* Directions *
Give back every line of the material below exactly, but no images.

Top of Supplied data

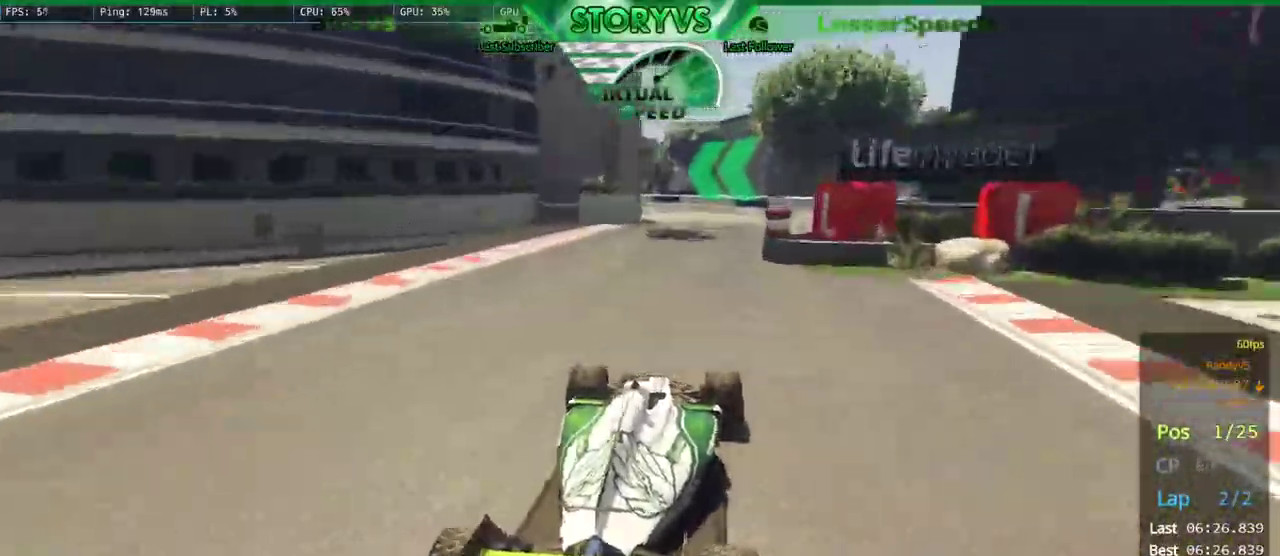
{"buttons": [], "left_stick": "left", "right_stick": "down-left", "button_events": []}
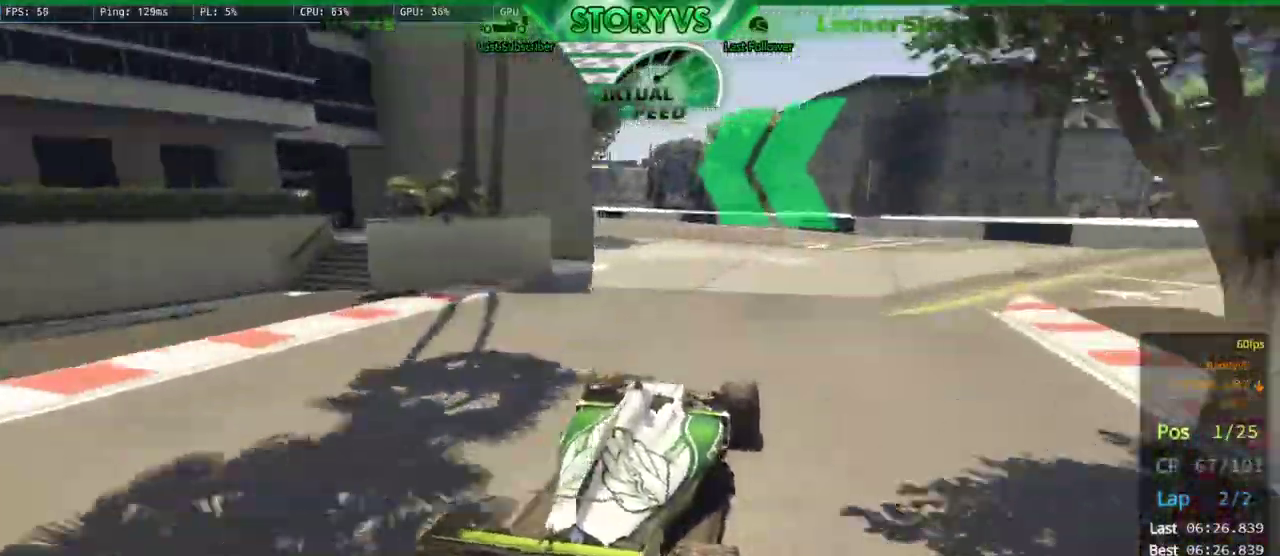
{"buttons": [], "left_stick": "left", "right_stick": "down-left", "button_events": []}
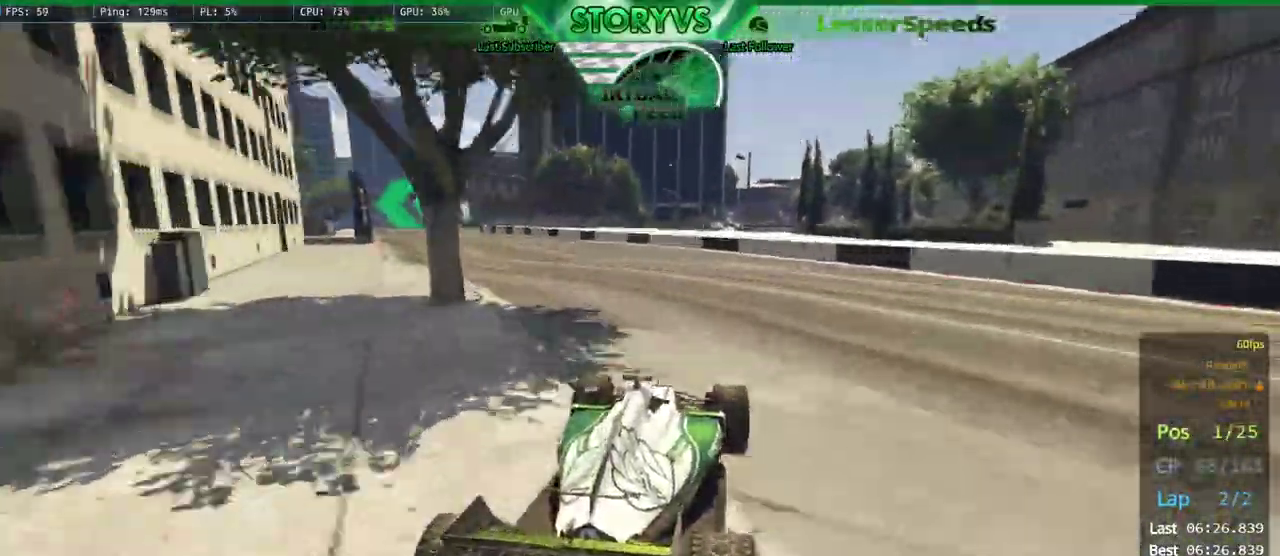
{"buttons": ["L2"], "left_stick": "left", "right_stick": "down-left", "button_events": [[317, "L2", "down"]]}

Bottom of Supplied data

* Solved problem *
{"buttons": [], "left_stick": "left", "right_stick": "down-left", "button_events": []}
{"buttons": [], "left_stick": "left", "right_stick": "down-left", "button_events": []}
{"buttons": ["L2"], "left_stick": "left", "right_stick": "down-left", "button_events": [[317, "L2", "down"]]}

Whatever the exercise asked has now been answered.